Saturday, December 27, 2014

Early bakery in United States

Changes in ovens and the introduction of mechanical mixers and dough shapers brought an industrial efficiency and uniformity to the bakers of perishable goods starting in the late 19th century.

American entrepreneurs have commercialized many types of bread and changed many types of bread and changed the breads in the process.

Urbanization at the same time created concentration of potential customers that made the mass distribution of bread financially viable.

In 1909, the National Biscuit Company (Nabisco) was distributing its ‘Golden Glory Wrapped Bread’ and wrapping bread became standard. Innovation of wrapping loaves led to greater acceptance of commercial loaves.

In 1921, the Taggard Baking Company patented its ‘Wonder Bread’; this brand was to become emblematic of mass-produced American bread. Taggard was acquired by Continental Baking Company.

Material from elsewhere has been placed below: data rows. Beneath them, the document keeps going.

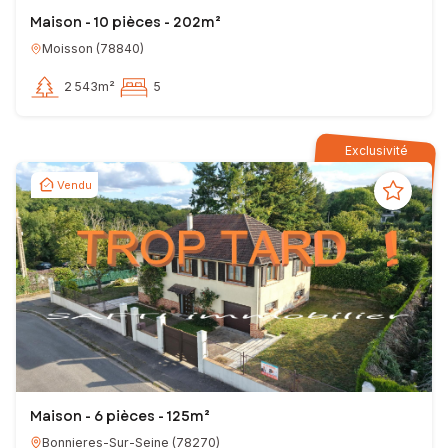
Maison - 10 pièces - 202m²
Moisson
(
78840
)
2 543m²
5
Exclusivité
Vendu
Maison - 6 pièces - 125m²
Bonnieres-Sur-Seine
(
78270
)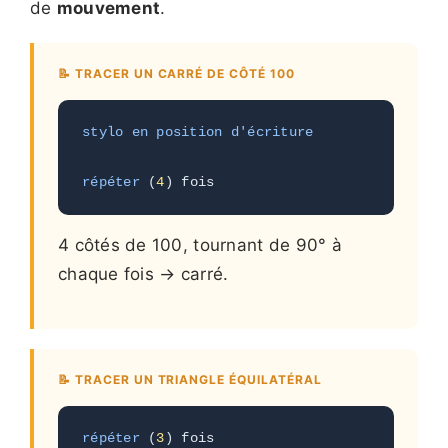
de
mouvement
.
📝 TRACER UN CARRÉ DE CÔTÉ 100
stylo en position d'écriture
répéter
 (
4
) fois
4 côtés de 100, tournant de 90° à
chaque fois → carré.
📝 TRACER UN TRIANGLE ÉQUILATÉRAL
répéter
 (
3
) fois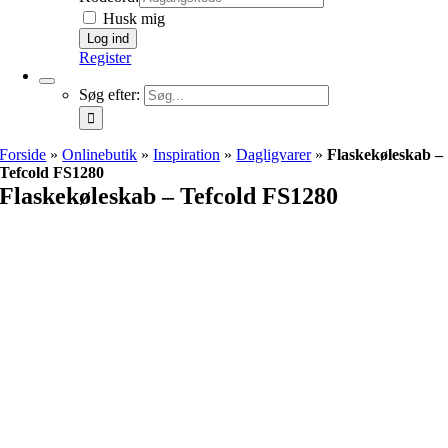
Husk mig
Register
Søg efter:
Forside
»
Onlinebutik
»
Inspiration
»
Dagligvarer
»
Flaskekøleskab –
Tefcold FS1280
Flaskekøleskab – Tefcold FS1280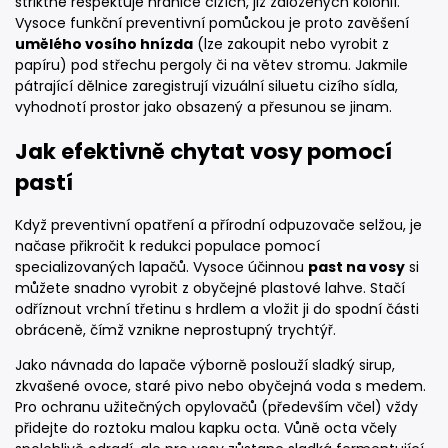
striktně respektuje hranice cizích, již založených kolonií.
Vysoce funkční preventivní pomůckou je proto zavěšení
umělého vosího hnízda
(lze zakoupit nebo vyrobit z
papíru) pod střechu pergoly či na větev stromu. Jakmile
pátrající dělnice zaregistrují vizuální siluetu cizího sídla,
vyhodnotí prostor jako obsazený a přesunou se jinam.
Jak efektivně chytat vosy pomocí
pastí
Když preventivní opatření a přírodní odpuzovače selžou, je
načase přikročit k redukci populace pomocí
specializovaných lapačů. Vysoce účinnou
past na vosy
si
můžete snadno vyrobit z obyčejné plastové lahve. Stačí
odříznout vrchní třetinu s hrdlem a vložit ji do spodní části
obráceně, čímž vznikne neprostupný trychtýř.
Jako návnada do lapače výborně poslouží sladký sirup,
zkvašené ovoce, staré pivo nebo obyčejná voda s medem.
Pro ochranu užitečných opylovačů (především včel) vždy
přidejte do roztoku malou kapku octa. Vůně octa včely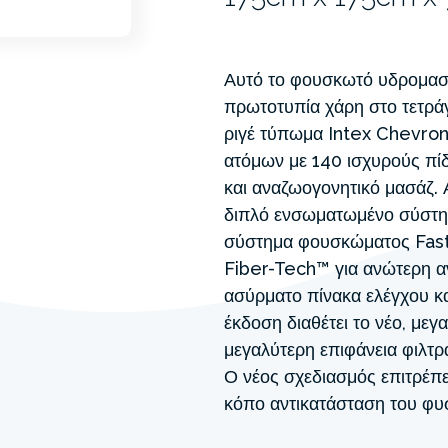
Αυτό το φουσκωτό υδρομασά
πρωτοτυπία χάρη στο τετρά
ριγέ τύπωμα Intex Chevro
ατόμων με 140 ισχυρούς πί
και αναζωογονητικό μασάζ.
διπλό ενσωματωμένο σύστη
σύστημα φουσκώματος FastF
Fiber-Tech™ για ανώτερη αν
ασύρματο πίνακα ελέγχου κα
έκδοση διαθέτει το νέο, με
μεγαλύτερη επιφάνεια φιλτ
Ο νέος σχεδιασμός επιτρέπ
κόπο αντικατάσταση του φυσ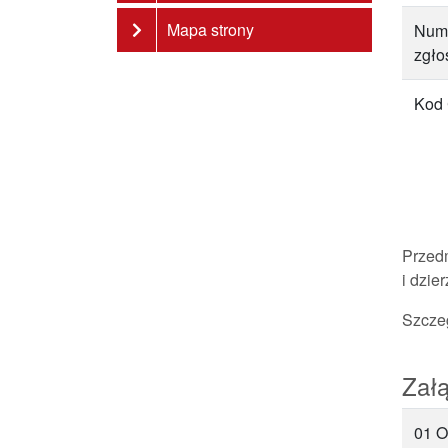
Mapa strony
Num
zgło
Kod
Przed
i dzie
Szcze
Załą
01 O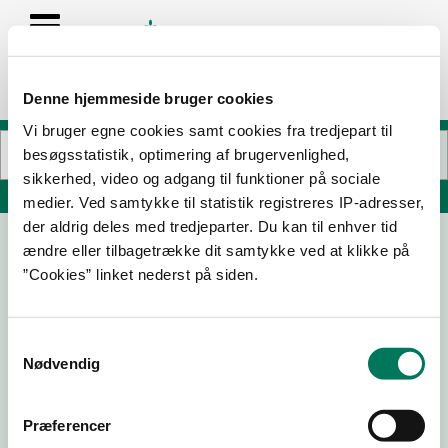
Denne hjemmeside bruger cookies
Vi bruger egne cookies samt cookies fra tredjepart til
besøgsstatistik, optimering af brugervenlighed,
sikkerhed, video og adgang til funktioner på sociale
Søg på adresse, postnummer, by, firmanavn
medier. Ved samtykke til statistik registreres IP-adresser,
der aldrig deles med tredjeparter. Du kan til enhver tid
ændre eller tilbagetrække dit samtykke ved at klikke på
KonditorBager
”Cookies” linket nederst på siden.
Storegade 21
6855 Outrup
Samtykkevalg
Nødvendig
20-08-
24-06-
07-05-
11-12-25
25
25
25
Præferencer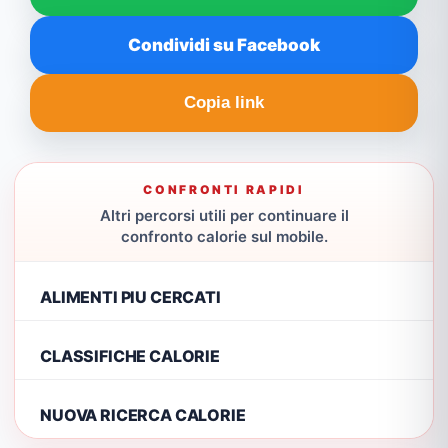
Condividi su Facebook
Copia link
CONFRONTI RAPIDI
Altri percorsi utili per continuare il
confronto calorie sul mobile.
ALIMENTI PIU CERCATI
CLASSIFICHE CALORIE
NUOVA RICERCA CALORIE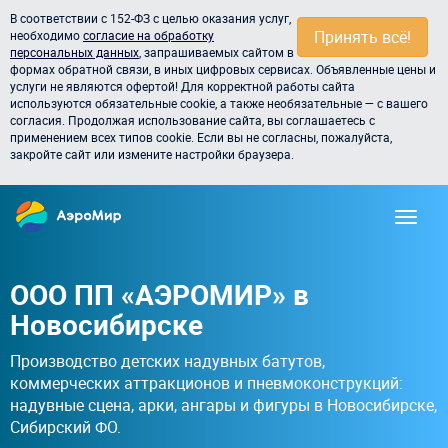
В соответствии с 152-ФЗ с целью оказания услуг,
Принять всё!
необходимо
согласие на обработку
персональных данных
, запрашиваемых сайтом в
формах обратной связи, в иных цифровых сервисах. Объявленные цены и
услуги не являются офертой! Для корректной работы сайта
используются обязательные cookie, а также необязательные — с вашего
согласия. Продолжая использование сайта, вы соглашаетесь с
применением всех типов cookie. Если вы не согласны, пожалуйста,
закройте сайт или измените настройки браузера.
ООО ПП «АЭРОМИР» в
Новосибирске
Производство детских надувных батутов,
коммерческих аттракционов и пневмоконструкций:
надувные сцена, арки, ангары и фигуры в Новосибирске,
Сибирский ФО.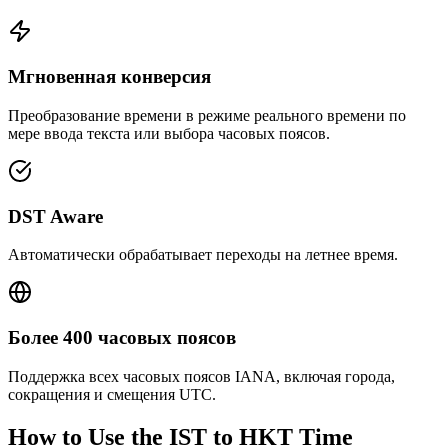
Мгновенная конверсия
Преобразование времени в режиме реального времени по
мере ввода текста или выбора часовых поясов.
DST Aware
Автоматически обрабатывает переходы на летнее время.
Более 400 часовых поясов
Поддержка всех часовых поясов IANA, включая города,
сокращения и смещения UTC.
How to Use the
IST to HKT
Time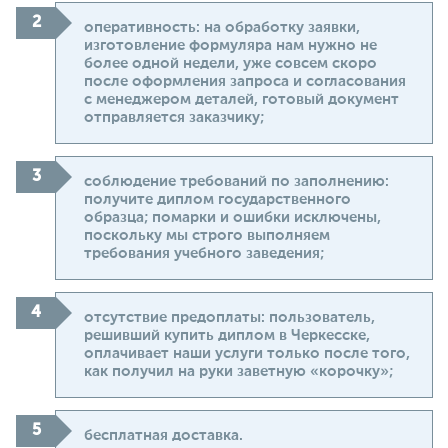
оперативность: на обработку заявки,
изготовление формуляра нам нужно не
более одной недели, уже совсем скоро
после оформления запроса и согласования
с менеджером деталей, готовый документ
отправляется заказчику;
соблюдение требований по заполнению:
получите диплом государственного
образца; помарки и ошибки исключены,
поскольку мы строго выполняем
требования учебного заведения;
отсутствие предоплаты: пользователь,
решивший купить диплом в Черкесске,
оплачивает наши услуги только после того,
как получил на руки заветную «корочку»;
бесплатная доставка.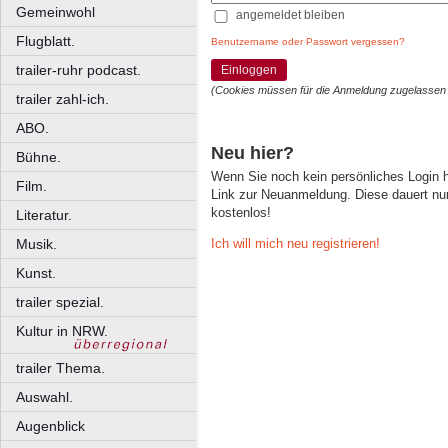
Gemeinwohl
angemeldet bleiben
Flugblatt.
Benutzername oder Passwort vergessen?
trailer-ruhr podcast.
Einloggen
(Cookies müssen für die Anmeldung zugelassen
trailer zahl-ich.
ABO.
Neu hier?
Bühne.
Wenn Sie noch kein persönliches Login
Film.
Link zur Neuanmeldung. Diese dauert nur 
kostenlos!
Literatur.
Ich will mich neu registrieren!
Musik.
Kunst.
trailer spezial.
Kultur in NRW.
trailer Thema.
Auswahl.
Augenblick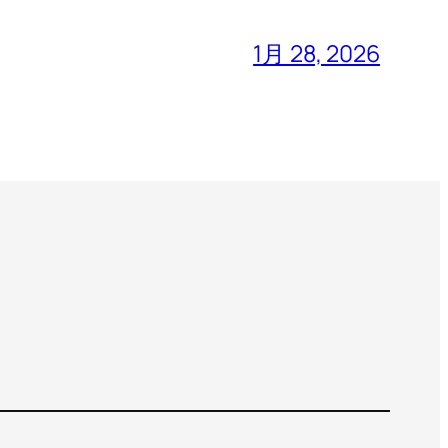
1月 28, 2026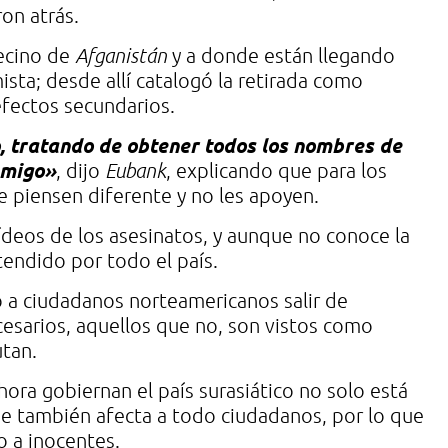
on atrás.
vecino de
Afganistán
y a donde están llegando
ta; desde allí catalogó la retirada como
efectos secundarios.
, tratando de obtener todos los nombres de
emigo»
, dijo
Eubank
, explicando que para los
e piensen diferente y no les apoyen.
vídeos de los asesinatos, y aunque no conoce la
tendido por todo el país.
o a ciudadanos norteamericanos salir de
esarios, aquellos que no, son vistos como
utan.
ora gobiernan el país surasiático no solo está
ue también afecta a todo ciudadanos, por lo que
o a inocentes.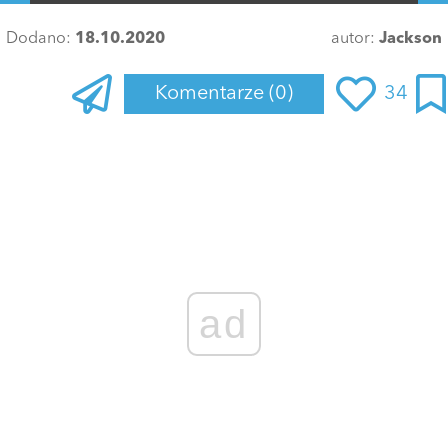
Dodano:
18.10.2020
autor:
Jackson
Komentarze
(0)
34
Zaloguj się
, aby dodać komentarz
ad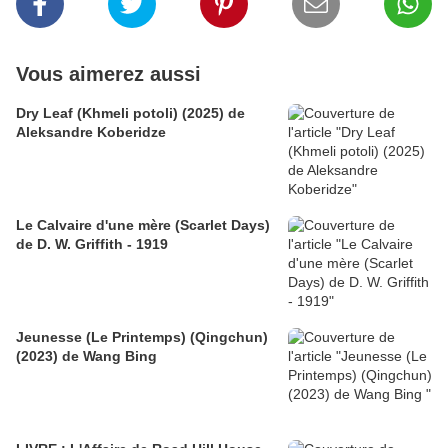
Vous aimerez aussi
Dry Leaf (Khmeli potoli) (2025) de
Aleksandre Koberidze
Le Calvaire d'une mère (Scarlet Days)
de D. W. Griffith - 1919
Jeunesse (Le Printemps) (Qingchun)
(2023) de Wang Bing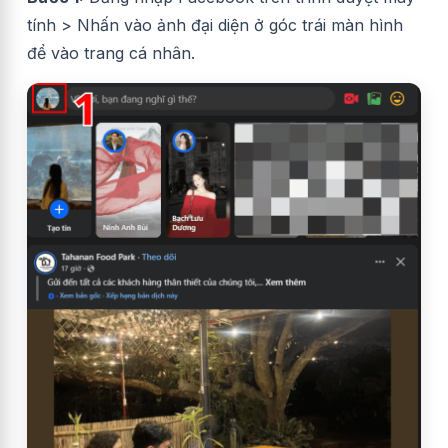
tính > Nhấn vào ảnh đại diện ở góc trái màn hình
để vào trang cá nhân.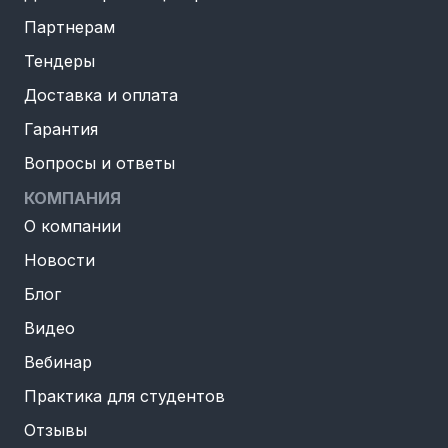
Партнерам
Тендеры
Доставка и оплата
Гарантия
Вопросы и ответы
КОМПАНИЯ
О компании
Новости
Блог
Видео
Вебинар
Практика для студентов
Отзывы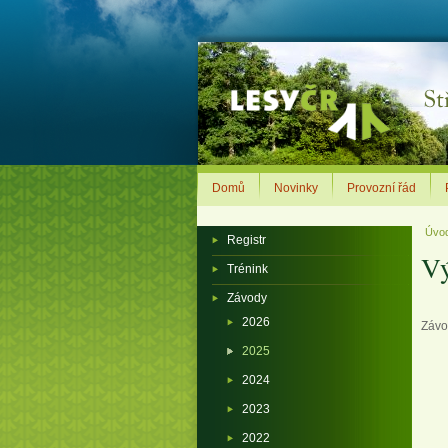
Domů
Novinky
Provozní řád
Úvo
Registr
Vý
Trénink
Závody
2026
Závo
2025
2024
2023
2022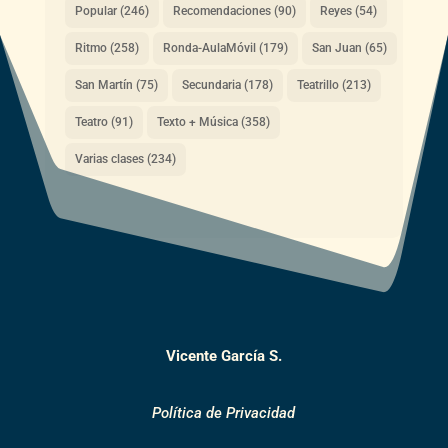
Popular
(246)
Recomendaciones
(90)
Reyes
(54)
Ritmo
(258)
Ronda-AulaMóvil
(179)
San Juan
(65)
San Martín
(75)
Secundaria
(178)
Teatrillo
(213)
Teatro
(91)
Texto + Música
(358)
Varias clases
(234)
Vicente García S.
Política de Privacidad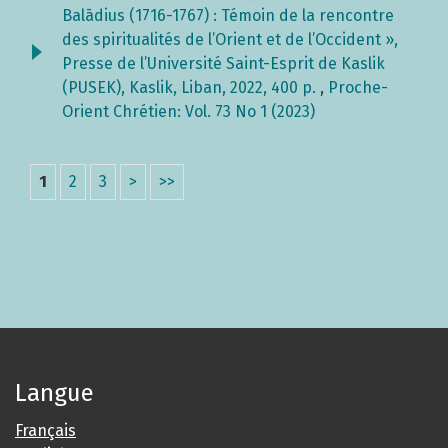
Balādius (1716-1767) : Témoin de la rencontre
des spiritualités de l’Orient et de l’Occident »,
Presse de l’Université Saint-Esprit de Kaslik
(PUSEK), Kaslik, Liban, 2022, 400 p.
,
Proche-
Orient Chrétien: Vol. 73 No 1 (2023)
1
2
3
>
>>
Langue
Français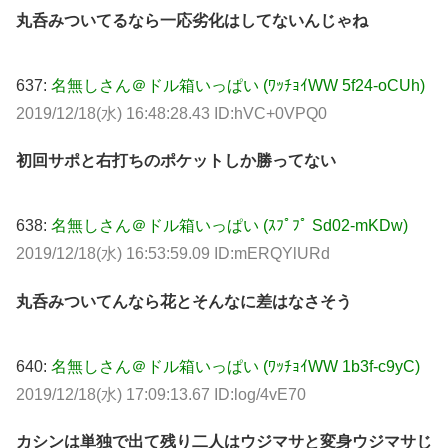
丸呑みついてるなら一応劣化はしてないんじゃね
637:
名無しさん＠ドル箱いっぱい (ﾜｯﾁｮｲWW 5f24-oCUh)
2019/12/18(水) 16:48:28.43 ID:hVC+0VPQ0
初回サポと右打ちのポケットしか勝ってない
638:
名無しさん＠ドル箱いっぱい (ｽﾌﾟﾌﾟ Sd02-mKDw)
2019/12/18(水) 16:53:59.09 ID:mERQYlURd
丸呑みついてんなら花とそんなに差はなさそう
640:
名無しさん＠ドル箱いっぱい (ﾜｯﾁｮｲWW 1b3f-c9yC)
2019/12/18(水) 17:09:13.67 ID:log/4vE70
カシンは単独で出て残り二人はウジマサと変身ウジマサじ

But it would not be sold resliced until the 1930s when the Otto Rohwedder’s slicing machine was invented. Otto Fredrick Rohwedder, struggled for 26 years before his machine went on the market in Battle Creek, Michigan.

The Great Depression temporarily interrupted the growth in the baking industry, which revived during and after World War II, when most bread was purchased either directly from small-scale bakeries or from grocery stores.